[Page images and extracted text]
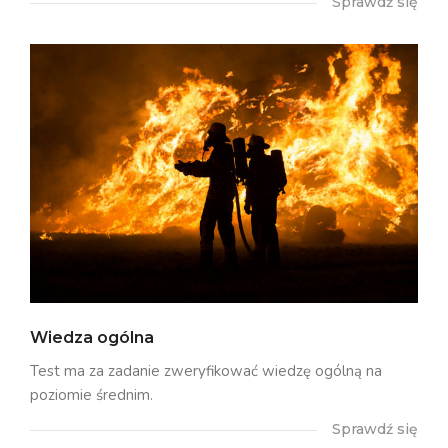
Sprawdź się
Wiedza ogólna
Test ma za zadanie zweryfikować wiedzę ogólną na
poziomie średnim.
Sprawdź się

YOUR OBJECTIVE: Whenever a line holds a picture, print that line without the picture. All other data must be output exactly.

ANSWER SPACE:
Sprawdź się
Wiedza ogólna
Test ma za zadanie zweryfikować wiedzę ogólną na
poziomie średnim.
Sprawdź się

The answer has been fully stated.